Diese Zahl verdient einen zweiten Blick. Eine Steigerung um das 20-Fache klingt gewaltig, sagt aber wenig über die absolute Größenordnung aus. Bei einem noch jungen Geschäft lassen sich solche Sprünge leicht erzielen. Trotzdem: Ein wachsendes Auftragsbuch bei einem Unternehmen, dessen Aktie binnen eines Jahres zwei Drittel ihres Wertes verloren hat, ist ein Signal, das man nicht ignorieren sollte.

Der Umzug als Symbol

D-Wave verlegt seinen Firmensitz nach Boca Raton, Florida. Der Umzug soll bis Jahresende abgeschlossen sein. Am 27. Juli 2026 wechselt die Aktie zudem an die Nasdaq, weiterhin unter dem Kürzel QBTS.

Ein Börsenplatzwechsel verändert kein Geschäftsmodell. Aber er ist ein Signal: D-Wave positioniert sich bewusst neben den großen Technologiewerten, will als ernstzunehmender Player in einem Markt wahrgenommen werden, der Innovation belohnt.

Was die Bewertungslücke sagt

Analysten bewerten die Aktie deutlich optimistischer als der aktuelle Markt. Das durchschnittliche Kursziel liegt bei 32,68 Euro. Das entspräche einem Kurssprung von 117,5 Prozent gegenüber dem aktuellen Niveau.

Eine solche Lücke zwischen Kurs und Kursziel ist selten Zufall. Sie zeigt, wie unterschiedlich kurzfristige Marktstimmung und langfristige Technologiewette bewertet werden können. Der RSI von 33,1 signalisiert zudem eine Aktie, die technisch bereits stark überverkauft ist – ein Hinweis darauf, dass der Ausverkauf der vergangenen Wochen möglicherweise übertrieben war.

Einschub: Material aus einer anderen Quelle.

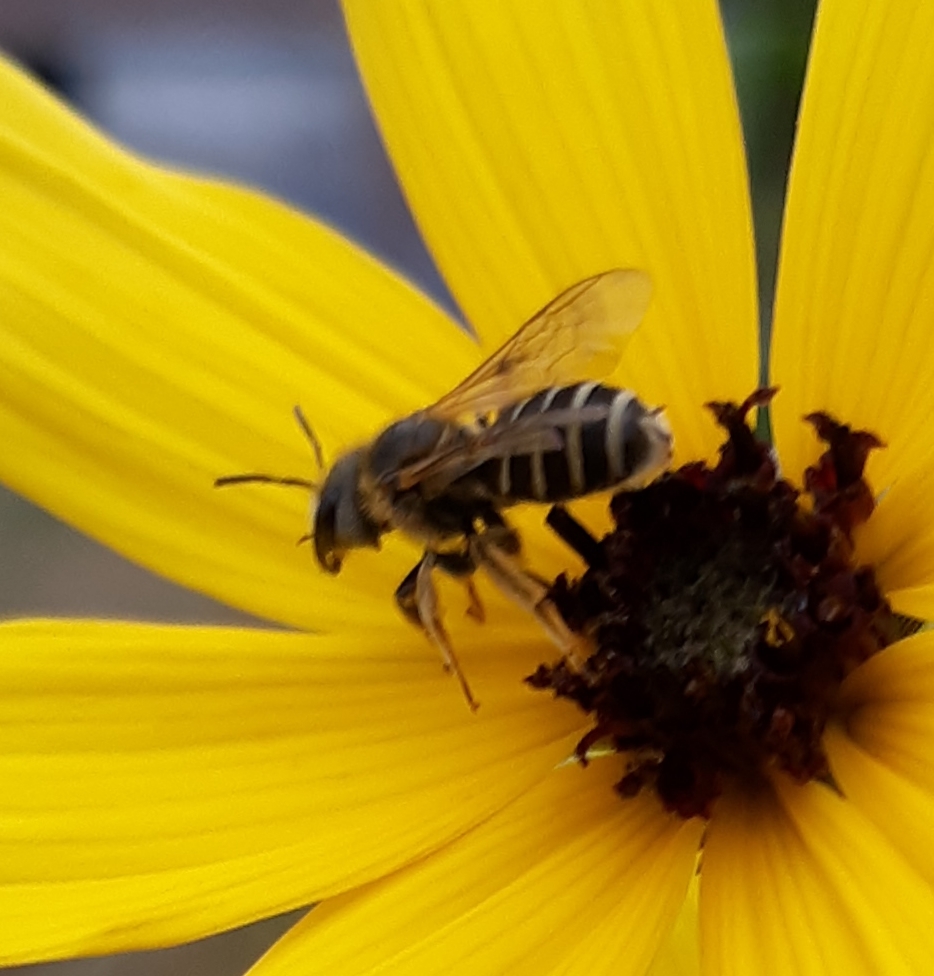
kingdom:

Am Fundament ändert das aber nichts. Fehlertolerante Quantencomputer mit echtem kommerziellen Nutzen liegen laut Branchenschätzungen noch bis zu ein Jahrzehnt in der Zukunft. Wer bei D-Wave einsteigt, kauft keine schnelle Kurserholung. Er kauft einen Anteil an einem Rennen, das gerade erst richtig beginnt – mit allen Risiken, die ein Marathon mit sich bringt, wenn man ihn für einen Sprint hält.